Significant changes to the codebase and / or new features must be first discussed and weighed, and sometimes formally documented, before they can be implemented. The process for proposal informs and involves all the members of the community in major improvements to the codebase and / or new features throughout the development process, to increase their sharing comments and ideas and offering to help.

The proposal process is the process for reviewing a proposal and reaching an agreement on whether to accept or decline the proposal.

Design Documents

The proposal should be documented as a separated markdown file pushed to the root of the proposals folder in the community repository via PR. The name of the file should follow the name pattern design/shortname.md. Use the Proposal Template as a starting point.

Proposal lifecycle
The proposal PR can be marked with different status labels to represent the status of the proposal:

  • New: Proposal is just created
  • Reviewing: Proposal is under review and discussion
  • Accepted: Proposal is reviewed and accepted (either by consensus or vote)
  • Rejected: Proposal is reviewed and rejected (either by consensus or vote)

Proposal Review

The maintainers hold “proposal review meetings” approximately weekly to review pending proposals.
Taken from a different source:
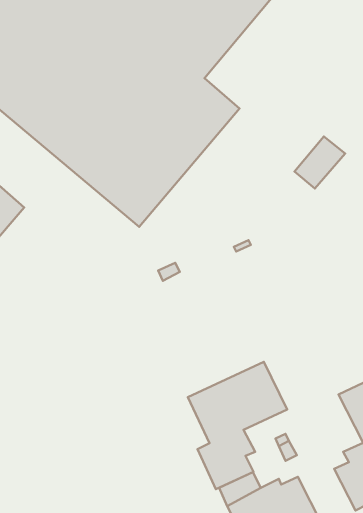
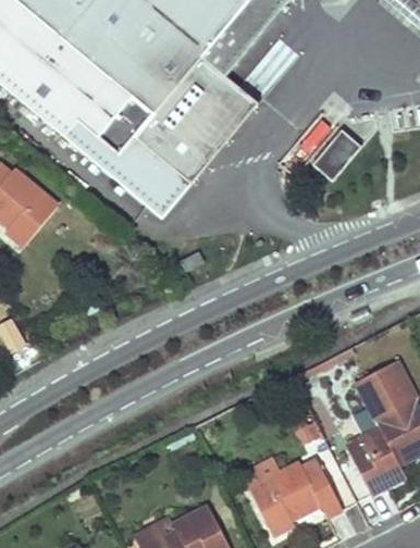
building: [188,362,287,489] -> none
The principal goal of the review meeting is to make sure that proposals are receiving attention from the right people, by cc'ing relevant developers, raising important questions, pinging lapsed discussions, and generally trying to guide discussion toward agreement about the outcome. The discussion itself is expected to happen on the issue tracker, so that anyone can take part in.

Once comments and revisions on the design doc wind down, there is a final discussion on the issue, to reach one of two outcomes:

  • Accepted proposal or
  • Declined proposal

After the proposal is accepted, implementation work proceeds in the same way as any other contribution.

Adding new sub-project to the FATE GitHub organization

The Federated AI Ecosystem organization is open to receive new sub-projects under its umbrella. To apply a project as part of the Federated AI Ecosystem organization, it has to meet the following criteria:

  • Licensed under the terms of the Apache License v2.0
  • Project has been active for at least one year since its inception
  • Related to one or more scopes of FedAI ecosystem:
    • Federated machine learning
    • Federated transfer learning
    • Federated data network
    • Federated inference
    • Federated machine learning on Edge
    • Federated learning workload management using cloud native technologies
    • Multi-party security protocol
  • Be supported by 2/3 majority of the existing maintainers

The submission process starts a Pull Request or Issue with the required information mentioned above. Once a project is accepted, it's considered as a Federated AI Ecosystem sub-project under the umbrella of Federated AI Ecosystem.

Contributing

Please see CONTRIBUTING.md for general contribution guidelines

Code of Conduct

FATE adhere to the Code of Conduct.

Updating Governance

All substantive changes in Governance require total Maintainership vote supported by 2/3 majority of existing maintainers.